Budd Schulberg, the virtuoso screenwriter best known for Marlon Brando film On the Waterfront, has a revealing story about Hollywood silent star and sex symbol Clara Bow in his memoir, Moving Pictures. Schulberg’s father, movie executive BP Schulberg, had signed Bow up to a long-term contract in the early 1920s. As a boy, Budd watched her on set shooting an emotional scene in her 1925 movie The Plastic Age. As always, Bow was playing a fast-living woman of the world but, in this role, she was required to show some raw feeling, too. When the director called action, the then 20-year-old redhead with the “flirty eyes, bee-sting lips and dimpled knees” began to weep uncontrollably like a “lost child”. Her tears were utterly convincing; she never needed the make-up department to squirt glycerine on her cheeks. “It takes a real actress to cry from the inside,” Schulberg noted with wonder.

You’d imagine that director Damien Chazelle must have read Schulberg’s book. His Oscar-tipped new movie Babylon, which shows silent era Hollywood at its most decadent and destructive, has a striking early scene on a movie set in which Nellie LaRoy (Margot Robbie) is also asked to weep. Nellie is a wild child. She chews gum, flirts with everybody, puts ice on her nipples so that they always stick out on camera, and tries to steal every scene in which she appears. That is why it is so startling when her eyes turn moist. The emotion seems to be entirely genuine.

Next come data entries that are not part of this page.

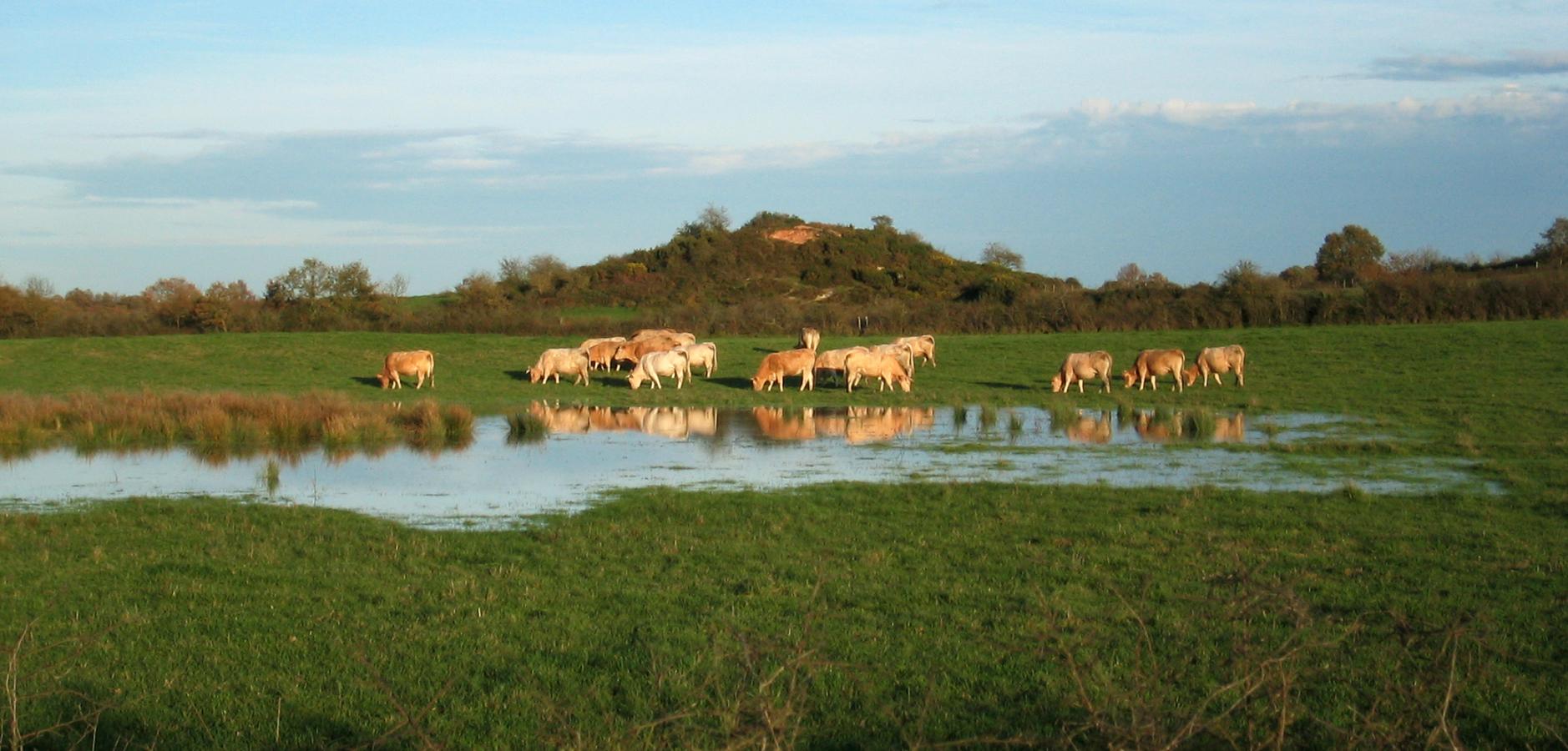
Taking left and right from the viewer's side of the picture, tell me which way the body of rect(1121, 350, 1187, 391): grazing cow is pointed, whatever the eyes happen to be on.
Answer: facing to the left of the viewer

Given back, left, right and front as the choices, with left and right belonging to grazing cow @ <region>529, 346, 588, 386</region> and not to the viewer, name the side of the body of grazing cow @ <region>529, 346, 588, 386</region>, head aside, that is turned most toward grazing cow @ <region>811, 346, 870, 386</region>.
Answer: back

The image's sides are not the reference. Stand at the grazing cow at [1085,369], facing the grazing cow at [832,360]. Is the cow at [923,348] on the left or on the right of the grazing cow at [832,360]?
right

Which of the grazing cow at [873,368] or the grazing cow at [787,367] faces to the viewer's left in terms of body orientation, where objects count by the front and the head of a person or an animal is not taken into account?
the grazing cow at [787,367]

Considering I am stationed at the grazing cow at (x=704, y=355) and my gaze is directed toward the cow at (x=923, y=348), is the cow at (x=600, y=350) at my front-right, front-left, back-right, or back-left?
back-left

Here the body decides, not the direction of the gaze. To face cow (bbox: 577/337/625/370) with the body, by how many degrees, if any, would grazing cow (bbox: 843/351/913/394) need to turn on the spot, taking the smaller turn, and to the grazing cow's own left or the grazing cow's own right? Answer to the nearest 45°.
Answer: approximately 135° to the grazing cow's own left

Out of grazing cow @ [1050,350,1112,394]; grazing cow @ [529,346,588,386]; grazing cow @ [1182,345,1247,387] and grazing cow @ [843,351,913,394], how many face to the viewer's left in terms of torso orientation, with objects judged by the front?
3

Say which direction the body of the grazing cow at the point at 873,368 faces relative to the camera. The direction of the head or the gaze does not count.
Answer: to the viewer's right

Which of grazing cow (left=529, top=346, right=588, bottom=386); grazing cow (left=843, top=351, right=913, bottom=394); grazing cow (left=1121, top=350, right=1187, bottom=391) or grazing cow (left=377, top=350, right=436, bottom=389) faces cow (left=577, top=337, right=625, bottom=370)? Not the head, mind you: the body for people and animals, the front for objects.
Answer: grazing cow (left=1121, top=350, right=1187, bottom=391)

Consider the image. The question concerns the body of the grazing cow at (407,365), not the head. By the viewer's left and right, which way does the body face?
facing to the left of the viewer

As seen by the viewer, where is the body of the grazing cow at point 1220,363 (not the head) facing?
to the viewer's left

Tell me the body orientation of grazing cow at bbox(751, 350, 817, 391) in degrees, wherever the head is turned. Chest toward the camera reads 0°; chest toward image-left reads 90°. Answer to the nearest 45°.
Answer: approximately 90°

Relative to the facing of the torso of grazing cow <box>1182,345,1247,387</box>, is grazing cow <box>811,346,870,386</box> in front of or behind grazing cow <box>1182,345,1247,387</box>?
in front

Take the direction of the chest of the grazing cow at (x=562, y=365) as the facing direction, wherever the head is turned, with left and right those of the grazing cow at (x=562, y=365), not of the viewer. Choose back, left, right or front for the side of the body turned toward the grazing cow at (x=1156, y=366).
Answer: back

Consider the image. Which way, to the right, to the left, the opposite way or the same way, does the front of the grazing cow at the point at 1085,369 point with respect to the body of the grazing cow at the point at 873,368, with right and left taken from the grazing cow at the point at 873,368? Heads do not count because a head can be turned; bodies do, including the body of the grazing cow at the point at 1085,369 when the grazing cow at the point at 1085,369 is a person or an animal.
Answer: the opposite way

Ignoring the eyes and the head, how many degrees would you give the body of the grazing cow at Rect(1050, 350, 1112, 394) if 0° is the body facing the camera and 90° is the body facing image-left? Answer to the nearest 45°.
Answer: approximately 90°

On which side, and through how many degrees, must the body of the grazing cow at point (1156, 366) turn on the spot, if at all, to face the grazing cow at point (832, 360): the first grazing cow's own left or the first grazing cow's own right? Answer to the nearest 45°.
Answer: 0° — it already faces it
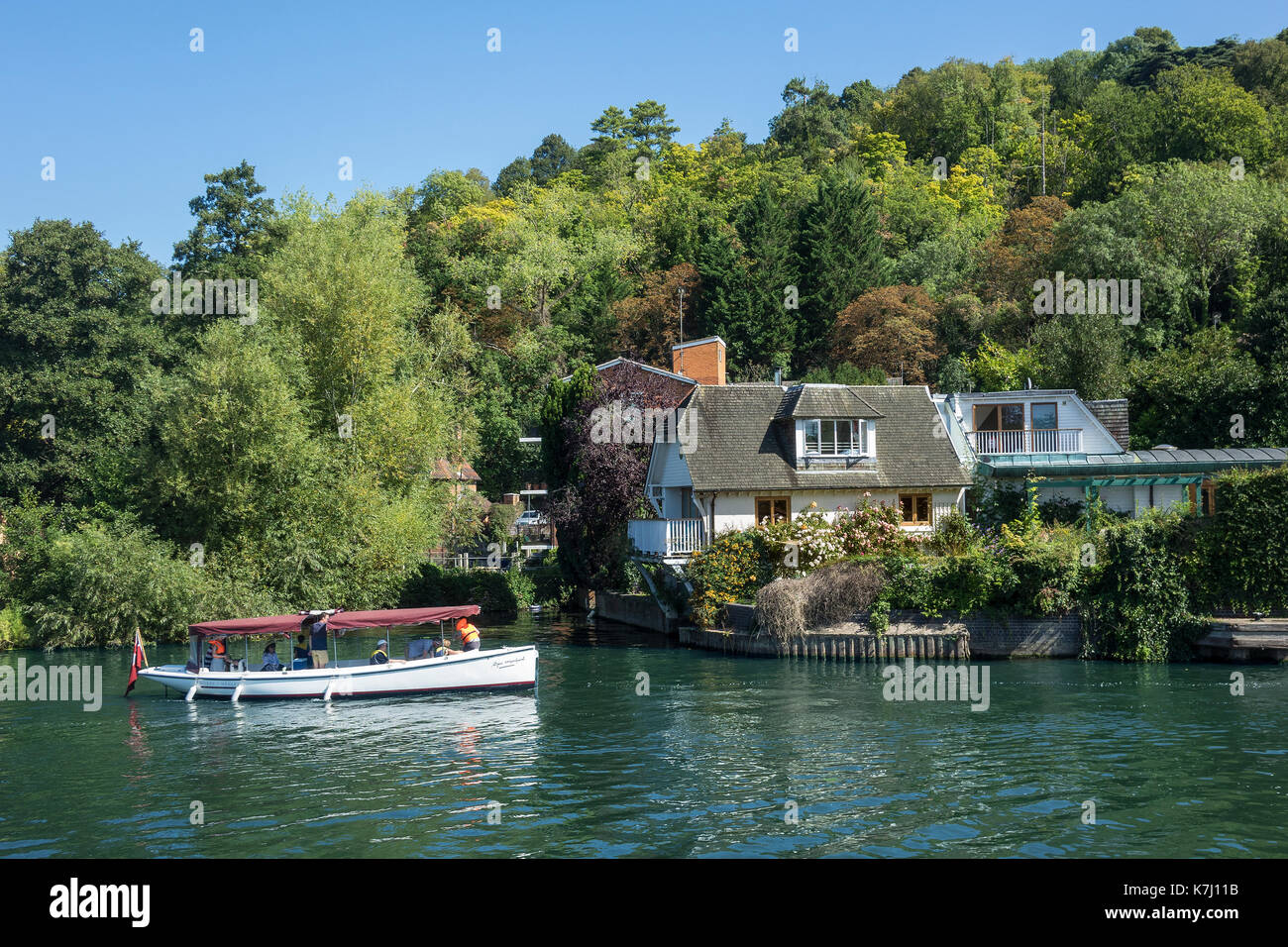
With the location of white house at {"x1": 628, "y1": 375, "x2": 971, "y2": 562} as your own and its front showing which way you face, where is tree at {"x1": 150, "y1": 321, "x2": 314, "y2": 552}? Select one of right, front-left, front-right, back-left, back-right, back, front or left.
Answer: right

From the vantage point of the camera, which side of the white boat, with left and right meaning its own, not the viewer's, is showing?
right

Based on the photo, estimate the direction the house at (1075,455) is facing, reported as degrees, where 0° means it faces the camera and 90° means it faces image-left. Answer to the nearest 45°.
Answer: approximately 0°

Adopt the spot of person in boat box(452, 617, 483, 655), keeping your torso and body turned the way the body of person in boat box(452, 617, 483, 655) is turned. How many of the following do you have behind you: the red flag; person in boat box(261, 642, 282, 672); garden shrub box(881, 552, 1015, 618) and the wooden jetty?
2

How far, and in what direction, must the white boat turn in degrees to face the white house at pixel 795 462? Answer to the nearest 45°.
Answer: approximately 45° to its left

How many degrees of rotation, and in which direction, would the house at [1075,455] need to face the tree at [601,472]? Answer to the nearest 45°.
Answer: approximately 90° to its right

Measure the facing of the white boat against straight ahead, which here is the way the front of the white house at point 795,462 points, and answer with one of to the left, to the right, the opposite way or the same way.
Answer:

Chazelle has acknowledged that Bow was the “biggest” inspiration behind the character of Nellie in his movie. After all, Bow was Hollywood’s original “It-girl”, the flapper scurrilously (and inaccurately) accused by Kenneth Anger in his book Hollywood Babylon of sexually servicing the entire University of Southern California American football team, including a youthful John Wayne. She lived fast and lived outrageously. She played very uninhibited women on screen.